A rede social estima que somente em 2020, ao menos cem mil reais foram utilizados para a criação de anúncios com informações falsas pelo grupo, fora as quantias utilizadas para outras ações que não dizem respeito a informações falsas, mas acabam resultando em desinformação, como é o caso das ações anti-vacinas e isolamento social durante a pandemia de coronavírus
Apesar da afirmação, um levantamento feito pela Avaaz, rede de mobilização civil online, indica que o Facebook demorou para tomar alguma atitude. De acordo com a ONG, a rede social passou a agir ativamente contra este tipo de manipulação política no último trimestre de 2020, estes esforços não mudam o fato de que ao menos 10 bilhões de publicações com conteúdo falso foram exibidos aos usuários ao longo do ano.
O levantamento também revela que o engajamento de publicações falsas foi muito maior que o recebido por páginas que, teoricamente, teriam garantia no conteúdo propagado, como é o caso de páginas de sites de notícias.

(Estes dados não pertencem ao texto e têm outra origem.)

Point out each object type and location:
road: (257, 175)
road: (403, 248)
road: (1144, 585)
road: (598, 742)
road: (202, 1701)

De acordo com o levantamento, o ápice da propagação de fake News na rede social aconteceu em agosto de 2020, após a intensificação das discussões sobre racismo, o agravamento da pandemia e a proximidade com as eleições presidenciais americanas.
Especificamente no Brasil, o problema é ainda pior quando se fala em monitoramento de grupos de WhatsApp. Diariamente, milhares de informações são propagadas em grupos políticos de maneira coordenada. A medida encontrada pelo Facebook para paralisar a manipulação política é o controle ao compartilhamento, limitando a quantidade de grupos em que se pode encaminhar uma mensagem por disparo, além da parceria com entidades para a criação de chatbots e outros mecanismos de checagem.

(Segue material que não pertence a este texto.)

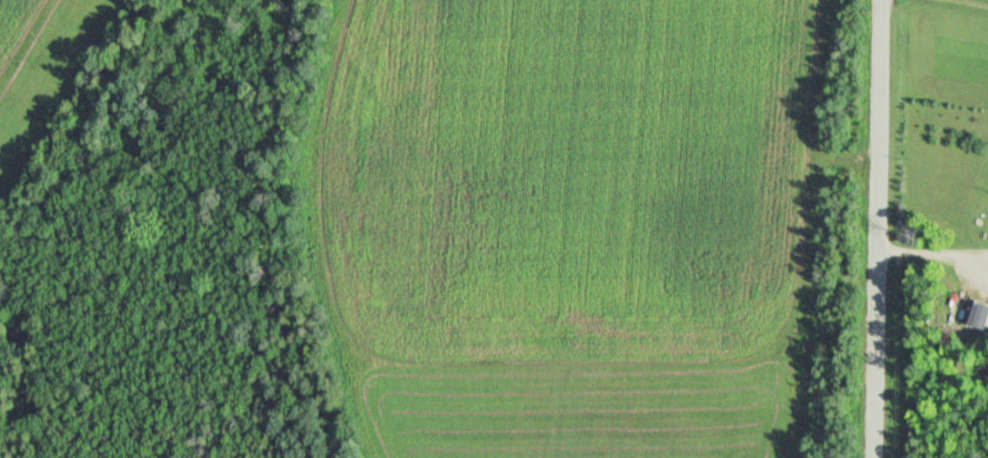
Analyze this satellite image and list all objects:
road: (966, 4)
road: (885, 228)
road: (936, 254)
building: (980, 316)

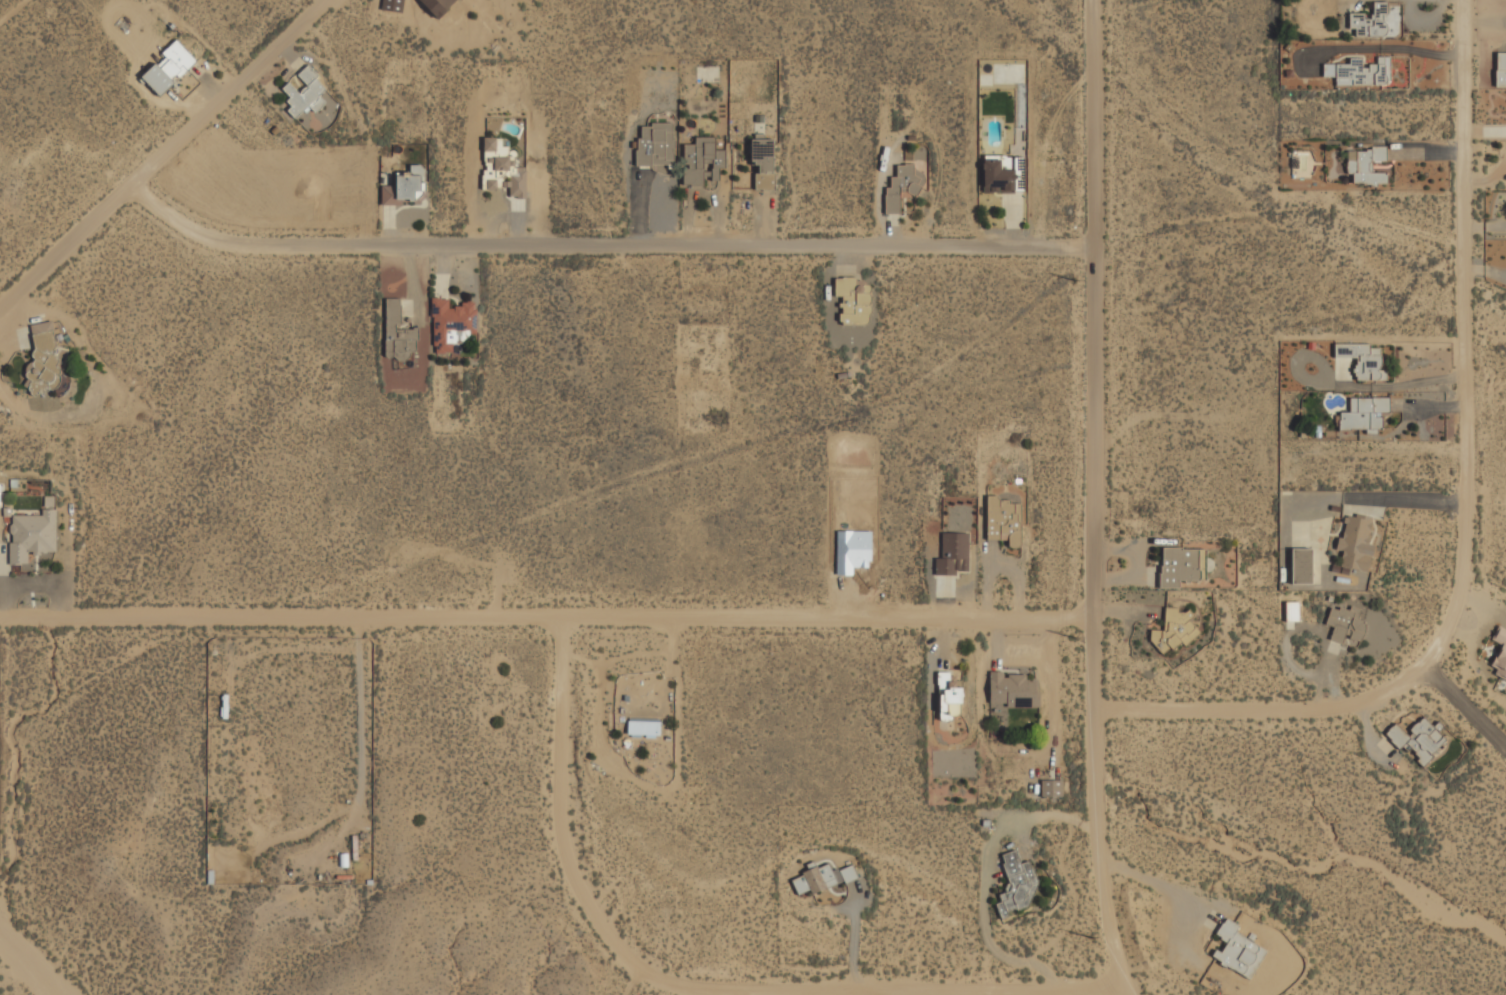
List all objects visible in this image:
building: (392, 6)
building: (438, 7)
building: (1369, 22)
building: (167, 69)
building: (1500, 70)
building: (1360, 73)
building: (304, 93)
building: (654, 145)
building: (701, 162)
road: (171, 163)
building: (762, 163)
building: (1365, 166)
building: (350, 167)
building: (501, 170)
building: (1001, 176)
building: (239, 180)
building: (405, 188)
building: (901, 188)
road: (611, 246)
power tower: (1073, 280)
building: (852, 302)
building: (450, 324)
building: (397, 333)
road: (1469, 341)
building: (1361, 360)
building: (41, 361)
building: (1362, 415)
road: (1092, 498)
building: (1003, 521)
building: (30, 538)
building: (1355, 542)
building: (851, 551)
building: (951, 555)
building: (1179, 566)
building: (1300, 567)
building: (1291, 612)
road: (545, 623)
building: (1345, 626)
building: (1175, 631)
power tower: (1072, 637)
building: (1499, 653)
building: (1012, 691)
building: (949, 695)
road: (1464, 710)
road: (1267, 715)
building: (642, 727)
building: (1416, 740)
road: (568, 788)
building: (1050, 790)
building: (821, 879)
building: (1016, 884)
power tower: (1090, 936)
building: (1237, 951)
road: (857, 991)
road: (842, 993)
road: (887, 993)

Infelizmente, os esforços não são suficientes. A rede social tem potencial para investir mais em políticas de conscientização dos usuários e, principalmente, no aprimoramento dos termos de uso e na fiscalização de administradores de páginas e grupos.
Extensão do Facebook preocupa comunidade internacional
O Facebook atualmente conta com cerca de 2,8 milhões de usuários ao redor do mundo. Se fosse um país, seria o maior do mundo, com uma extensão territorial quase tão grande quanto a de um continente. O alcance da rede social e a falta de regulamentação tem sido motivo de preocupação para diversas nações e entidades internacionais. No último ano, tanto a empresa em si, quanto o seu criador Mark Zuckerberg, tiveram que prestar esclarecimentos em processos de países como Estados Unidos e na União Europeia
Entre os escândalos recentes, está o fato de que a rede social fez vista grossa e até agiu para beneficiar ativistas de extrema-direita durante os ataques ao Capitólio, em janeiro de 2021.